Silvana Estrada / Flétrie


Comme nous l’avons dit il y a presque 3 ans -alors que la sortie d’une ‘Marchita’ était déjà annoncée comme imminente, qui n’est arrivée qu’au début de cette 2022-, la chose la plus simple pour mettre en avant la voix et les chansons de Silvana Estrada est de se souvenir de grandes dames de la chanson latino-américaine comme Chavela Vargas et Violeta Parra. Ou, maintenant qu’il s’est installé dans le revivalisme, sa compatriote Natalia Lafourcade.

Elle « se laisse », bien sûr, parce qu’il est évident qu’elle boit et qu’elle en a bu en esprit, et qu’elle ne cessera de s’en honorer. Mais en réalité, la musique de la jeune artiste de Veracruz offre quelques nuances qui la différencient de celles-ci et la font s’accorder avec des noms moins évidents.

Et je ne dis pas cela parce que ‘Marchita’ contient des traits de sophistication comme ceux apportés par Daniel, Me Está Matando (qui a non seulement collaboré mais aussi produit) à leur premier EP ‘Mes premières chansons’. En effet, les versions originales de ‘Je te garde’ ou ‘Je sais oublier’ sonnent désormais mineures à côté des actuelles. Ou parce qu’il se laisse imprégner de ressources jazz-rock comme dans son premier long métrage officiel -‘Lo sacré’, mi-signé avec le jasmin Charlie Hunter-. Mais, plutôt, parce qu’il récupère certains de ces éléments et les utilise pour donner de la profondeur et de la personnalité à un folklore plus nord-américain que sud-américain, dans lequel sa voix puissante et reconnaissable – avec son souffle frappe et ces mélismes typiques des Amérindiens – s’aligne davantage sur l’univers d’artistes moins évidents comme la regrettée Lhasa De Sela ou Dayna Kurtz (ne serait-ce qu’en raison de sa voix prodigieuse et de son utilisation des valses et autres ressources du Great American Songbook).

À cela s’ajoute une production essentielle – de Gustavo Guerrero, lauréat d’un Grammy pour le deuxième volume de « Musas » de Lafourcade – qui affiche une certaine austérité, faisant mouche lorsqu’il s’agit de placer -ou d’obtenir l’effet de- la voix de Silvana jouant dans une salle vide et sombre, évocation sonore du noir et blanc de sa couverture.

Cet effet, loin de donner une idée de l’amateurisme, apporte naturel et vérité à ses paroles intemporelles aussi pleines de douleur que d’espoir pour des jours meilleurs (‘Carta’). Tout aussi fondamentaux sont les arrangements de cordes, d’instruments à vent et de percussions, presque toujours ténus mais renforçant le drame inhérent à ‘Marchita’, grâce à son caractère plus cinématographique que pop ou folklorique. En fait, dans des morceaux comme ‘Casa’, l’utilisation de ceux-ci est beaucoup plus audacieuse qu’elle ne pourrait l’être, par exemple, la base électronique typique.

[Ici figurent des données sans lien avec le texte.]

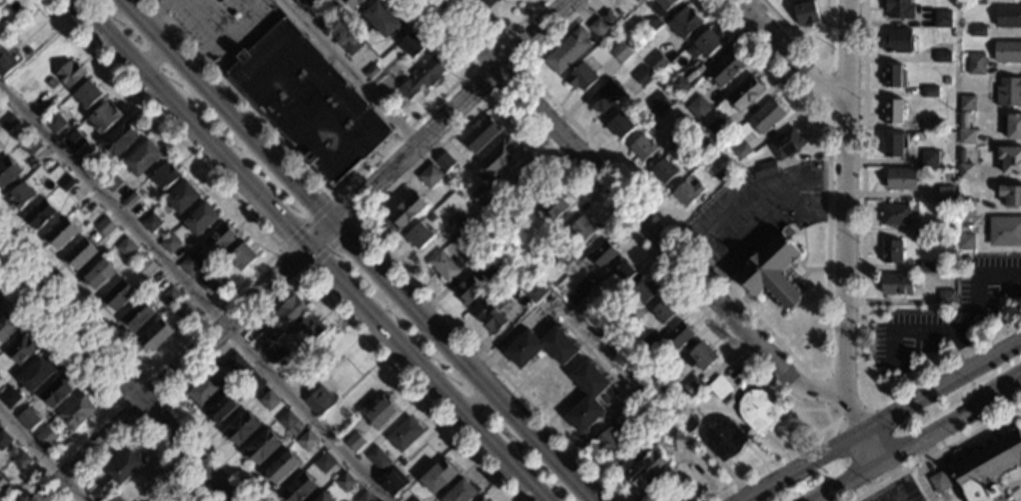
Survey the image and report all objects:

Au cas où quelqu’un serait encore ignorant à ce stade… Non, ‘Marchita’ n’est pas exactement un diminutif qui dénote qu’il s’agit d’un disque festif, bien au contraire. C’est un album qui se réjouit toujours d’un arrière-goût amer, que ce soit le lendemain de la perte (« Je saurai oublier », « Marchita », « Tristeza »), sachant qu’on est désespérément accro à quelqu’un (« Plus ou moins avant ‘, ‘Ser de ti’) ou, tout simplement, dans le drame même qu’implique l’amour (‘La Corriente’, ‘Un jour donné’). Mais dans ces chansons et leur lyrisme domine avant tout la beauté, celle qui vous imprègne comme si un fantôme vous traversait qui semble aussi provenir d’une époque introuvable, ancienne mais actuelle, qui semble inappropriée pour un artiste d’à peine 24 ans et avec un avenir qui semble énorme.

Silvana Estrada se produit en septembre à Sitges (jour 1), Saragosse (2), Santander (3), Pontevedra (10), Burgos (16), Sigüenza (17) et Málaga (18).